Ali, entre o mar, as muralhas e o vai e vem de visitantes, está um dos primeiros cronistas a descrever o Brasil ao mundo. Um homem que naufragou, sobreviveu, foi capturado, quase morreu — e voltou para contar.

A história continua de pé.

Falta apenas que mais pessoas parem para ouvi-la.

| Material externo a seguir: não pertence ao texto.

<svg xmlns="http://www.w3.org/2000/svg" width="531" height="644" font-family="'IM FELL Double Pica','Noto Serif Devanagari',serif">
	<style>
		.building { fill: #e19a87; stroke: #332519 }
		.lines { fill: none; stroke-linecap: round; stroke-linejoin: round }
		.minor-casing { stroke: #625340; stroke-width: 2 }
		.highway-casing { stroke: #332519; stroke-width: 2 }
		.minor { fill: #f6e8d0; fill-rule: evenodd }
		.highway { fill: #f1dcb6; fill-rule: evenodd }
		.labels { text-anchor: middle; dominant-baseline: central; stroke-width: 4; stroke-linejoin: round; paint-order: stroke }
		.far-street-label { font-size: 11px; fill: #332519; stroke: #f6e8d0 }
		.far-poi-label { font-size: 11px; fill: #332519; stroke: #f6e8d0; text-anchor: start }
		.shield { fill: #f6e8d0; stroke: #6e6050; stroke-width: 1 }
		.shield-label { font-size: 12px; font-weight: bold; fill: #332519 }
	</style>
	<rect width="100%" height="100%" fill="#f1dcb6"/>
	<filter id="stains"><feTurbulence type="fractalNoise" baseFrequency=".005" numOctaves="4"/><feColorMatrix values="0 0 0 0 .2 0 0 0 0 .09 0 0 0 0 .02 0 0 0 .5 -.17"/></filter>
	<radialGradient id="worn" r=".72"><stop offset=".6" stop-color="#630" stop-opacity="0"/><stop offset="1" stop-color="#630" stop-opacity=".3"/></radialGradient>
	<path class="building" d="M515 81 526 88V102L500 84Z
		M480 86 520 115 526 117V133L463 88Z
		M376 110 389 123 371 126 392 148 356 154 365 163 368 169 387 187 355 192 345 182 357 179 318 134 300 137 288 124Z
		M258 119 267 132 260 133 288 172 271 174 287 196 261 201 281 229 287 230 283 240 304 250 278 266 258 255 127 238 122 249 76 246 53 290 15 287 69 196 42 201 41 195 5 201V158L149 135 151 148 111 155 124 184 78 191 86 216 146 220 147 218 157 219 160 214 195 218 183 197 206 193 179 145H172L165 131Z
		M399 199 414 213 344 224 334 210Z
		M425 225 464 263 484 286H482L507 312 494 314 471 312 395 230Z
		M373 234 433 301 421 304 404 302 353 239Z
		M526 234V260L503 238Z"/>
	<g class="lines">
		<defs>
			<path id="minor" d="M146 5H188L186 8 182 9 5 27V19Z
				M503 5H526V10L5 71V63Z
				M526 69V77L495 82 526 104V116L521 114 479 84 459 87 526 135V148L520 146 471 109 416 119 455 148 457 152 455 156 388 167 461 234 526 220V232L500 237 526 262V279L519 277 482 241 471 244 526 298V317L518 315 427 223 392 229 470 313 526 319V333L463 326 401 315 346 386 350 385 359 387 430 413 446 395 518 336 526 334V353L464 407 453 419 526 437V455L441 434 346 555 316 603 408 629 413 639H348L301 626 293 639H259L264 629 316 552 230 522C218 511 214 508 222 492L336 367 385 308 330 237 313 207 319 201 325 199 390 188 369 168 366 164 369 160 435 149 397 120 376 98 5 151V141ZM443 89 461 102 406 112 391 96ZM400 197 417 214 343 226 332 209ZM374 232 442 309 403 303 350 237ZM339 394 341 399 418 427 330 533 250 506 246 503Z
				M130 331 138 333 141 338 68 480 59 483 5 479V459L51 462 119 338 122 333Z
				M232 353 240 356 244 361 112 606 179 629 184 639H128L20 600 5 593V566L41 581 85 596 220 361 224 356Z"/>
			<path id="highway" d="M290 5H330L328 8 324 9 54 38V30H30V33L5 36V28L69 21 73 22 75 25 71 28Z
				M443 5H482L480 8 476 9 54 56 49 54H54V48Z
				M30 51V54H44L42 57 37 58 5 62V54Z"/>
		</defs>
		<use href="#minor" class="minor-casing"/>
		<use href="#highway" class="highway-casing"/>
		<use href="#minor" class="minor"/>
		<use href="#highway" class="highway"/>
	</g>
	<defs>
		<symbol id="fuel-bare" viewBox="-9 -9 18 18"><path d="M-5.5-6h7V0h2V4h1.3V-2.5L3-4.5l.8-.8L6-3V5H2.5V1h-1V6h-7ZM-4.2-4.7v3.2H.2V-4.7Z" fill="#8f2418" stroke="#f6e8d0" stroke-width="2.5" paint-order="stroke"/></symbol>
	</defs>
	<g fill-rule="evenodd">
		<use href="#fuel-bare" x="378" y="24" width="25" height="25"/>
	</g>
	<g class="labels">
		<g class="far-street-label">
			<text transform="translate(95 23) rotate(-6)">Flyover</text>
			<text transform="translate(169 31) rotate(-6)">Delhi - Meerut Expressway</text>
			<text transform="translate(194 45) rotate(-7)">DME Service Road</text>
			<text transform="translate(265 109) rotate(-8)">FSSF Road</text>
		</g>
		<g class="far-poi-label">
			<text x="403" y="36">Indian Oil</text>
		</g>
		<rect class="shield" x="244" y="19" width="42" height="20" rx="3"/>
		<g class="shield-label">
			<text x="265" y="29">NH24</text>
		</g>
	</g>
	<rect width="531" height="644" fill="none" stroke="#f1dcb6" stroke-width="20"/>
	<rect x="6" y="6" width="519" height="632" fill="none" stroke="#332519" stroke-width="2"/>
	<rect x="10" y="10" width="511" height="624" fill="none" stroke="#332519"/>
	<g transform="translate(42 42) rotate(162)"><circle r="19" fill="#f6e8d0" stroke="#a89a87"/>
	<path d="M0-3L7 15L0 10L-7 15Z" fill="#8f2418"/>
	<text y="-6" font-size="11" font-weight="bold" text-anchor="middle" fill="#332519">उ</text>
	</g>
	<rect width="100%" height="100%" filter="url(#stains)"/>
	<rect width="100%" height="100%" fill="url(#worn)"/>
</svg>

Taysa, ao lado do sobrinho Murilo e da amiga Cibele, durante passeio pelo Parque dos Tupiniquins. Ex-moradora de Bertioga, Taysa contou que conhecia o nome de Hans Staden apenas por referências locais, como a antiga clínica da cidade. Já Cibele, visitante de Guarulhos, afirmou nunca ter ouvido falar do aventureiro alemão. Após a conversa com a reportagem, o grupo demonstrou curiosidade em conhecer mais sobre a história vivida por Staden na região — um retrato do distanciamento entre o cotidiano e a memória histórica local.
Guilherme Henrique e Thais Semíramis, visitantes de São Paulo, registram o momento em frente às representações de Hans Staden e de seu escravo indígena carijó, no Forte São João. Em sua primeira visita a Bertioga, o casal conheceu ali, por meio das placas informativas e da iconografia exposta, a trajetória do aventureiro alemão do século XVI — um dos primeiros europeus a descrever, em detalhes, os povos e as paisagens do Brasil. A cena sintetiza o encontro entre o visitante contemporâneo e a memória histórica, revelando como o patrimônio material ainda cumpre um papel essencial na preservação e difusão do passado. 
De mãos dadas, o casal contempla as estátuas no Parque dos Tupiniquins, em um momento que mistura descoberta e encantamento. Diante das representações de Hans Staden e de seu companheiro indígena carijó, o sentimento é de orgulho por conhecer, ainda que tardiamente, a história de um personagem tão marcante para o Brasil. Um encontro silencioso com o passado que transforma o passeio em memória — e a memória em pertencimento.
Andrew Wellington, turista da capital paulista, posa ao lado do totem na entrada do Parque dos Tupiniquins, acompanhado de seu fiel companheiro de quatro patas. Durante a visita, ele contou à reportagem que conhecia as aventuras de Robinson Crusoe, mas nunca havia ouvido falar de Hans Staden — personagem real que viveu parte de sua história justamente ali, no Forte São João. Um retrato do contraste entre a fama da ficção e o desconhecimento de uma das histórias mais marcantes do Brasil colonial.
Retrato de Hans Staden, aventureiro alemão do século XVI que viveu uma das mais impressionantes experiências registradas no Brasil colonial. Artilheiro no Forte São João, foi capturado pelos tupinambás e sobreviveu por meses entre eles, relatando posteriormente suas vivências na obra “Duas Viagens ao Brasil”, publicada em 1557. A pintura resgata a figura de um dos primeiros cronistas a descrever, com riqueza de detalhes, os povos, os costumes e a paisagem do território brasileiro.
Imponente e silencioso, o Forte São João ergue seus canhões voltados para o Canal de Bertioga, como guardiões de um passado que ajudou a moldar o Brasil. Primeira fortaleza erguida no país, suas muralhas testemunharam batalhas, invasões e a presença de personagens históricos como Hans Staden. Hoje, diante da calmaria das águas, o cenário contrasta com a intensidade de sua história — lembrando que, ali, cada pedra carrega ecos de resistência, sobrevivência e memória.